## Teks yang Diberikan
Oleh: Ali Farkhan Tsani, Redaktur Senior Mi’raj News Agency (MINA), Da’i Pesantren Al-Fatah Bogor
Bulan Ramadhan dikenal dengan bulan bersedekah. Ini seperti dicontohkan Rasulullah Shallallahu ‘Alaihi Wasallam, figur makhluk termulia, manusia paling dermawan, paling pemaaf, murah senyum, dan penuh kasih sayang terhadap umatnya.
Telapak tangannya nan suci dipenuhi curahan kebaikan. Air kedermawanan mengalir dari puncak bukit keshalihannya. Rasul suka memberi dan tak harap kembali, sosok insan yang gemar bershadaqah tanpa pernah takut akan kefakiran dan kemiskinan menimpa dirinya.
Baca Juga: [Hadits Arbain ke-25] Tentang Bersedekah Tidak Mesti dengan Harta
Apalagi, ketika bulan suci Ramadhan tiba. Kecepatan beliau dalam bershadaqah melebihi kecepatan hembusan angin. Begitu cepatnya, segera, seolah tak terasa, dan begitu seketika tanpa perhitungan lagi, tanpa ditunda-tunda lagi, tanpa menunggu-nunggu masa berlalu.
Bagaimana ditunda? Begitu banyak berlipat ganda pahala yang Allah sediakan pada bulan Ramadhan ini.
Begitu ada yang minta, dikasih. Begitu ada yang memerlukan, beliau beri. Dan, begitu ada yang perlu pertolongan, beliau bantu.
Bahkan, sebelum orang meminta pun Nabi begitu perhatian dan penuh kepedulian. Hingga, sahabat Anas bin Malik memberikan kesaksiannya, “Rasul belum pernah menolak permintaan seseorang demi tegaknya Islam.” (HR Muslim).
Baca Juga: Tafsir Surat Al-Fatihah: Makna dan Keutamaannya bagi Kehidupan Sehari-Hari
Sahabat Jabir bin Abdullah pun berujar, “Sekali saja tidak pernah Rasulullah mengatakan tidak untuk menolak permintaan orang.” (HR Bukhari Muslim).
Begitulah, Rasulullah Shallallahu ‘Alaihi Wasallam adalah pemimpin rumah tangga yang senantiasa menyediakan hidangan di rumahnya untuk kaum dhuafa, tetangga, dan tetamu.
Beliau pulalah yang mengajari kita memperbanyak kuah sayur untuk berbagi dengan sesama tetangga. Agar tidak terjerat dosa, manakala seseorang kekenyangan, sementara tetangganya kelaparan. Manakala di negerinya berlimpahan, sementara ada tetangganya, para pengungsi, para kaum terjajah, kesulitan memperoleh sekedar sesuap makanan.

## Persyaratan
1. Ulangi bagian teks tentang sedekah di bulan Ramadhan antara "Telapak tangannya nan" dan "bulan Ramadhan ini.", termasuk kedua batas itu.
2. Tolong lanjutkan teks tentang sedekah di bulan Ramadhan mulai dari kalimat terakhirnya.
Baris-baris data tidak berperan dalam bagian ini.

## Data yang Diberikan
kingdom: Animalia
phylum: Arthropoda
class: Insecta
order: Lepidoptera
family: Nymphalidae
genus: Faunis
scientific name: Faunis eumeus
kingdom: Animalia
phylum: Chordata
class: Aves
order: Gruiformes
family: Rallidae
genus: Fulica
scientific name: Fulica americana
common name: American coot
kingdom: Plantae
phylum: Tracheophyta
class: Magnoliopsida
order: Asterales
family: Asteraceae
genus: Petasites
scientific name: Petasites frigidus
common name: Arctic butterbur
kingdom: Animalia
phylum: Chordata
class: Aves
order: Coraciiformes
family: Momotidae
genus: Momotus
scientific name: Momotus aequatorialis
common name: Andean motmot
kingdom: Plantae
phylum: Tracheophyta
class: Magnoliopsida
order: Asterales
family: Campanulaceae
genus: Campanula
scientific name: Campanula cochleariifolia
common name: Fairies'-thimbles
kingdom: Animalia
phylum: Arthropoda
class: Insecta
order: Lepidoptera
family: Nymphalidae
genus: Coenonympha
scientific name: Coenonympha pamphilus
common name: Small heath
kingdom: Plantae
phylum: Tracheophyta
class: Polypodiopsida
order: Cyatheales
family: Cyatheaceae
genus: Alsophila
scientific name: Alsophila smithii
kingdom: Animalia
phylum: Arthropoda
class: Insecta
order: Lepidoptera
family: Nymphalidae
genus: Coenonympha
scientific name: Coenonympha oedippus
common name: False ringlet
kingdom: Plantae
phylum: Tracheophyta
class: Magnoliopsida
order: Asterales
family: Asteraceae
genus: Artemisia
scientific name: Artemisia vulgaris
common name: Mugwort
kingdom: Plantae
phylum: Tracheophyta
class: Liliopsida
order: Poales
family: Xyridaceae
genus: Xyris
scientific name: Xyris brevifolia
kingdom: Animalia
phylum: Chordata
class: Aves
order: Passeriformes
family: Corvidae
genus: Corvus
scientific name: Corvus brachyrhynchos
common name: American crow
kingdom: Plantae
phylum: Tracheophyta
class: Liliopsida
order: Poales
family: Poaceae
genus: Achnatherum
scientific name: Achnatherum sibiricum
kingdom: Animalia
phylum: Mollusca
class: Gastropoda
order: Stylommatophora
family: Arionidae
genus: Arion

## Hasil
1.
Telapak tangannya nan suci dipenuhi curahan kebaikan. Air kedermawanan mengalir dari puncak bukit keshalihannya. Rasul suka memberi dan tak harap kembali, sosok insan yang gemar bershadaqah tanpa pernah takut akan kefakiran dan kemiskinan menimpa dirinya.
Baca Juga: [Hadits Arbain ke-25] Tentang Bersedekah Tidak Mesti dengan Harta
Apalagi, ketika bulan suci Ramadhan tiba. Kecepatan beliau dalam bershadaqah melebihi kecepatan hembusan angin. Begitu cepatnya, segera, seolah tak terasa, dan begitu seketika tanpa perhitungan lagi, tanpa ditunda-tunda lagi, tanpa menunggu-nunggu masa berlalu.
Bagaimana ditunda? Begitu banyak berlipat ganda pahala yang Allah sediakan pada bulan Ramadhan ini.

2.
Mengajarkan kita untuk berbagi, dengan saudara-saudara kita sesama yang berpuasa, di negeri menyedihkan, seperti di kawasan Palestina terjajah, di Gaza yang terblokade, di pengungsian Lebanon, Muslim Rohingya di kamp Bangladesh, warga di Suriah, Yaman, dan sebagainya.
Baca Juga: Tak Perlu Khawatir Tentang Urusan Dunia
Pantaslah kalau Nabi mengingatkan kaum Muslimin dalam sabdanya, “Barangsiapa beriman kepada Allah dan hari akhir hendaklah berkata baik atau diam. Barangsiapa yang beriman kepada Allah dan hari akhir hendaknya ia muliakan tetangganya dan barang siapa beriman kepada Allah dan hari akhir hendaknya ia memuliakan tamunya.” (HR Bukhari dan Muslim).
Pada hadis lainnya, beliau mengatakan, “Sesungguhnya Allah Maha Pemurah, Dia mencintai sifat pemurah, Dia mencintai akhlak yang tinggi dan membenci akhlak yang rendah. ” (HR Baihaqi).
Kita saja yang kadang atau malah sering kali terlalu sayang memegang uang, sehingga lupa berbagi kepada yang meminta atau memerlukan. Kita berangapan harta itu milik kita pribadi. Padahal, hakikatnya itu titipan Allah yang dipercayakan kepada kita.
Semoga kehadiran bulan suci Ramadhan penuh berkah dan limpahan ganjaran ini, dapat menggerakkan kita untuk memaksimalkan potensi diri dalam bersedekah kepada sesama, berbagi bahagia, dan meratakan kesejahteraan bersama. Ramadhan kariem, ya Allah. Aamiin yaa Rabb. (A/RS2/P1)
Baca Juga: [Hadits Al-Arbain ke-24] Tentang Haramnya Berbuat Zalim
Mi’raj News Agency (MINA)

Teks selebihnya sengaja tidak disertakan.